One of our objectives was to determine whether the MI approach given by the principal research assistant (TB) promoted positive changes in parental attitudes, beliefs, and risk-related behaviors about ECC. The second objective was to compare the reduced occurrence of ECC with the standard approach being delivered to parents. The current study suggests that a brief, one-time oral health educational intervention delivered by MI on oral health care practices can be effective in preventing the development of ECC. Overall, the incidence of caries in children aged between 18 and 24 months was 21.2% (control group 42.2%, intervention group 16%), with a mean dmft score of 0.65 ± 1.31. A brief one-time educational session provided by MI during well-child visits decreased caries prevalence and improved tooth brushing practices compared to usual care. Poor oral health practices did not differ except for bottle feeding between the intervention and control groups.
Given the fact that our study population was sampled from well-child outpatient clinics, the frequency of caries was lower than in other studies, as expected.17,19,32
Previous studies found MI effective in preventing ECC Weinstein and colleagues reported that at the end of 12 months of follow-up; the mean dmft scores of the intervention group and control group were 0.71 and 1.71, respectively.17 In another study, Harrison and colleagues reported that the MI group had about a 46% lower rate of dmfs at 2 years than did control children.19 Similarly, in our study, the mean dmft score and caries incidence in the intervention group were significantly lower compared to the usual care group.
All studies that provided education during early infancy with motivational intervention methods under the supervision of a trained healthcare provider and at least one phone reminder were effective in preventing EEC. Interventions reporting null results on ECC began later, at a mean age of 4.5 years. Ismail and colleagues reported an insignificant effect of MI; however, the children were older (with a mean age of 4.5 years) in their study at the time of intervention.25
Intervention during the perinatal period before the first tooth eruption is crucial for preventing ECC. This study used a brief, one-time motivational intervention followed by a phone reminder approach to prevent ECC by promoting healthy oral health practices. The intervention was provided at 6–12-month visits.
Consistent with the present study, low-income mothers were given face-to-face training on nutrition and oral hygiene for 20–30 minutes once, supported by phone reminders, and at the end of the four weeks, there was a significant increase in tooth brushing habits and a decrease in the use of common utensils.33 We found regular tooth brushing was significantly higher in children in the intervention arm (51.2%), compared to the control group (5.6%) at the end of 12 months of follow-up.
In a study that included 3375 children, consumption of non-water drinks with a bottle, going to sleep with a bottle at night, and using a drinker significantly increased the risk of caries development.34 In the current study, there was no significant difference between children with caries and those without caries regarding poor dental hygiene practices. This study did not provide any evidence of a significant difference in sugar consumption, bottle feeding, pacifier use, or nighttime breastfeeding between children with ECC compared to those who did not, but given the higher rates of tooth brushing in the intervention group, our study provides additional evidence that the practice of tooth brushing should be the most recommended oral health care measure.

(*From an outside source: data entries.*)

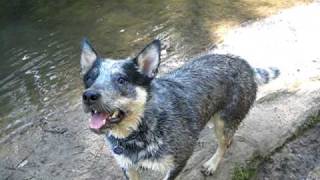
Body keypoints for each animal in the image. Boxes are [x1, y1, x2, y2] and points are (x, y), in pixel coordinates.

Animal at [80, 38, 280, 179]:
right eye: (89, 78)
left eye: (121, 80)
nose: (88, 96)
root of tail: (245, 64)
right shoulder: (128, 167)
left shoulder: (178, 161)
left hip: (224, 122)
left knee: (224, 143)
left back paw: (212, 164)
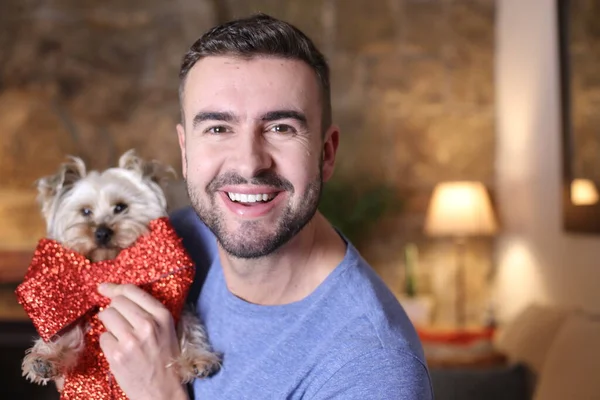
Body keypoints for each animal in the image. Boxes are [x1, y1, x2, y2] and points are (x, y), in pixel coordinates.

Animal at [22, 149, 223, 388]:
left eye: (120, 207)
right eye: (85, 212)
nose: (101, 232)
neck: (109, 264)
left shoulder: (175, 305)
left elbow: (190, 324)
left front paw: (198, 358)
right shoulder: (76, 314)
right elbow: (66, 331)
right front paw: (45, 358)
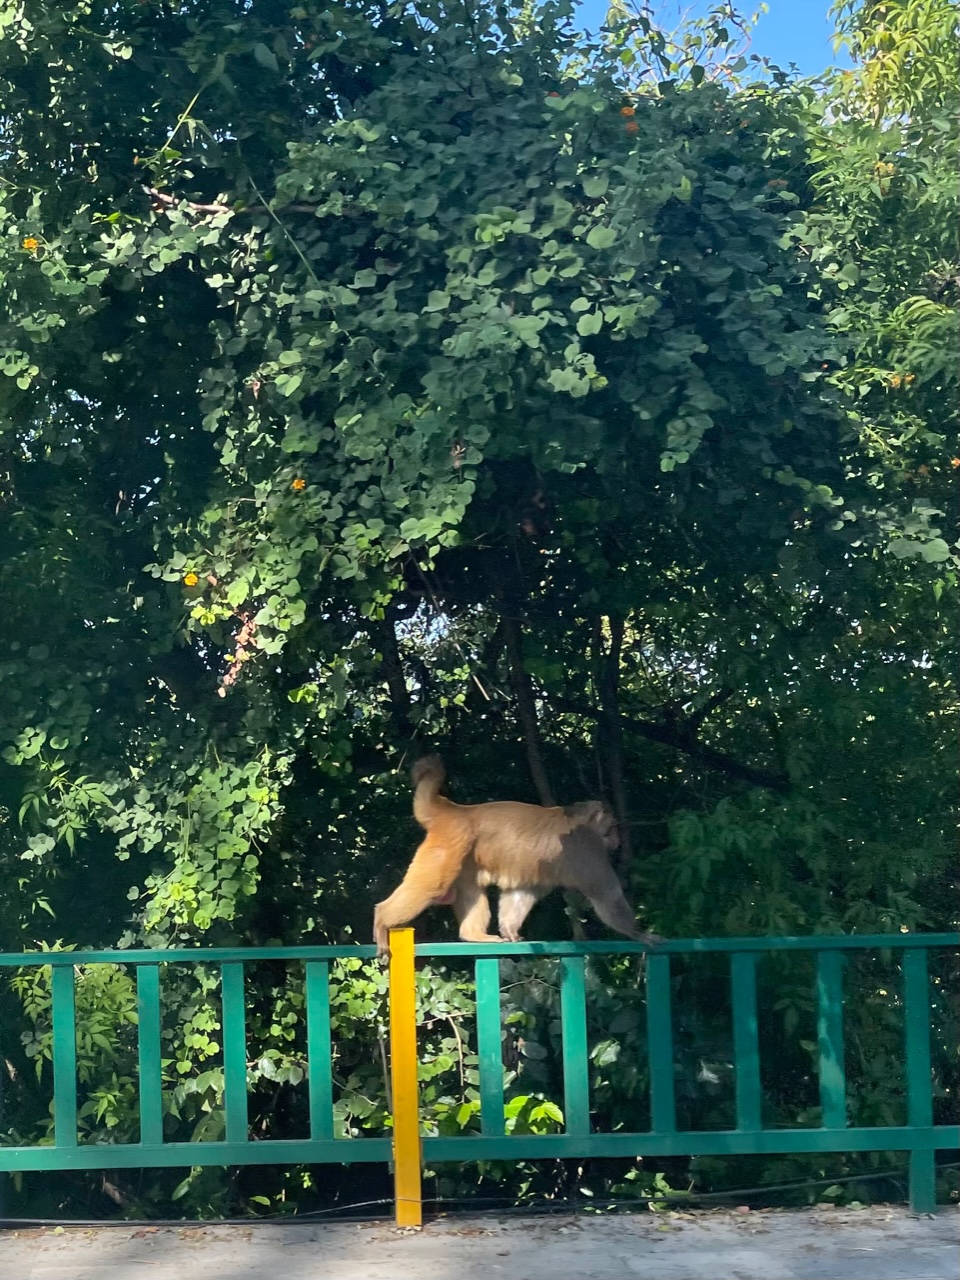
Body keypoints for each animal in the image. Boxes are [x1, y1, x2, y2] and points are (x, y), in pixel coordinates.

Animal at [372, 756, 659, 956]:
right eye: (611, 827)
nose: (617, 840)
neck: (579, 822)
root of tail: (456, 810)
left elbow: (523, 891)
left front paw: (510, 929)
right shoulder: (588, 848)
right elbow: (606, 894)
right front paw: (638, 933)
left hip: (465, 854)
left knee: (470, 888)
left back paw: (474, 935)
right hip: (450, 844)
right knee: (432, 886)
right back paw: (383, 918)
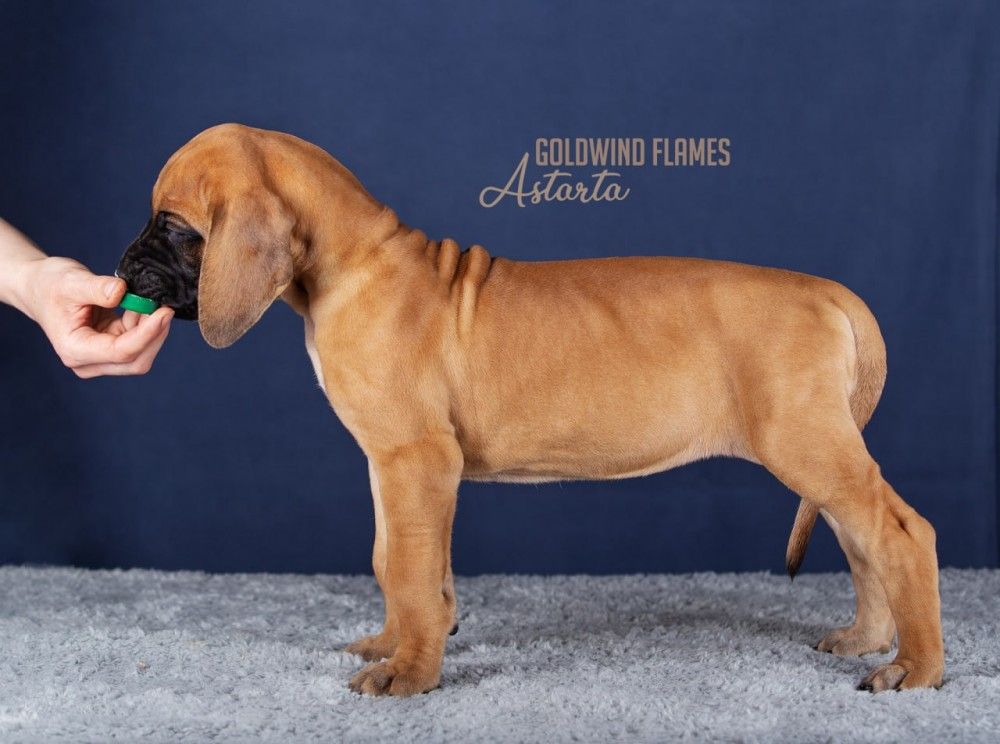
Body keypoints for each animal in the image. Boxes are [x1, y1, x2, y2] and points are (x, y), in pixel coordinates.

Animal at [116, 123, 944, 696]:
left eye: (174, 228)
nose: (122, 269)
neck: (354, 266)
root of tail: (827, 292)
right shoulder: (393, 465)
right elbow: (399, 560)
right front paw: (398, 642)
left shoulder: (417, 459)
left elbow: (408, 564)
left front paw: (409, 676)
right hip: (820, 449)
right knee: (862, 537)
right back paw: (870, 638)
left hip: (805, 442)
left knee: (903, 534)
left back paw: (916, 668)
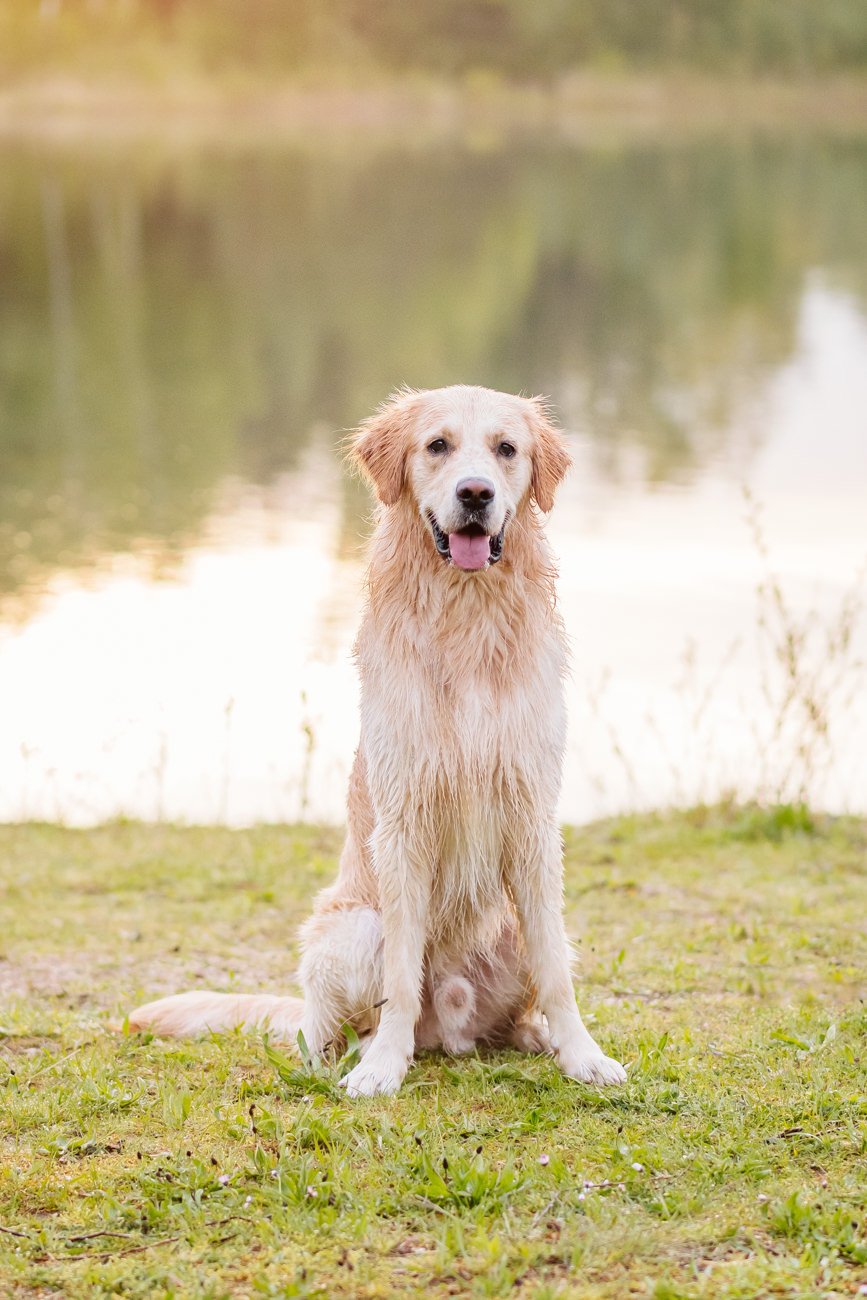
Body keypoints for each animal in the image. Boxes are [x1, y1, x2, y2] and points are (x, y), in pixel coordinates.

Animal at [127, 384, 623, 1097]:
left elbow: (557, 970)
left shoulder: (532, 814)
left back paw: (532, 1037)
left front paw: (582, 1054)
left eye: (506, 449)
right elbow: (401, 978)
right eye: (437, 445)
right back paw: (347, 1054)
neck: (465, 615)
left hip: (509, 931)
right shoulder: (404, 821)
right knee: (333, 1023)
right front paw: (384, 1067)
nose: (476, 493)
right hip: (351, 928)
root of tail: (451, 1032)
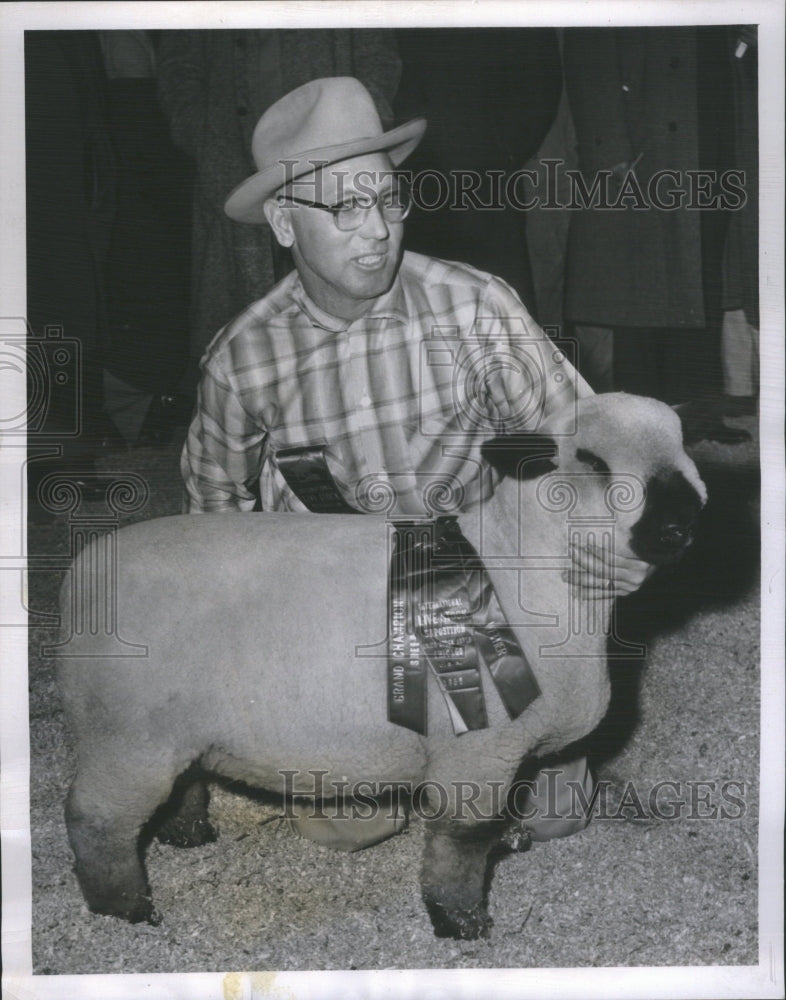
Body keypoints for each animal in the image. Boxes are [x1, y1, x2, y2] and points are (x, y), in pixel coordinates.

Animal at [55, 388, 704, 936]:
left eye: (683, 448)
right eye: (590, 460)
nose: (681, 526)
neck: (520, 565)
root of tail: (80, 576)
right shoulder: (477, 749)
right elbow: (461, 842)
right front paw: (461, 921)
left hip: (173, 728)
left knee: (179, 784)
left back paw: (187, 836)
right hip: (125, 733)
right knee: (96, 820)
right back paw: (127, 910)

It is recommended that MI fidelity be routinely reported in MI studies.35 However, very few dental MI studies reported MI fidelity.36
The moderate-certainty evidence suggested that providing advice on diet and feeding to pregnant women, mothers, or other caregivers with children up to the age of one year probably leads to a slightly reduced risk of ECC.37
The MI in the present study might have contributed to its effectiveness in reducing ECC. This study included caries-increment parental efficacy and children’s oral health behavior outcomes. This allowed for a complete evaluation and a possible mechanism of the intervention effect.
Given that tooth brushing practices were higher, and the child’s oral health status was better in the intervention group, we might suggest that a brief oral health education intervention delivered by MI during well-child visits can be considered a preventive strategy for ECC over anticipatory guidance.
Large, high-quality RCTs of oral health education/promotion, clinical, and policy and service access interventions, are warranted to determine the effects and relative effects of different interventions and inform practice. Future studies should consider the features of intervention and participant characteristics, as well as the measuring and reporting of ECC.
Limitations
A number of limitations should be taken into consideration while interpreting the findings of this study. The information on mothers’ oral health practices was obtained from maternal self-reports. This might have increased the chance of bias in some parent-reported outcomes. The study population was enrolled in a single well-child outpatient clinic; no radiographs were taken for caries diagnosis. This might have led to a certain degree of underestimation of the caries increment, particularly on proximal surfaces. This is a single blinded trial, in which the examiner was blinded. The high level of drop-out and resulting small sample size limit the generalizability of our results. The caries experience of the caregivers in the study was not measured and may have had an effect on the ECC.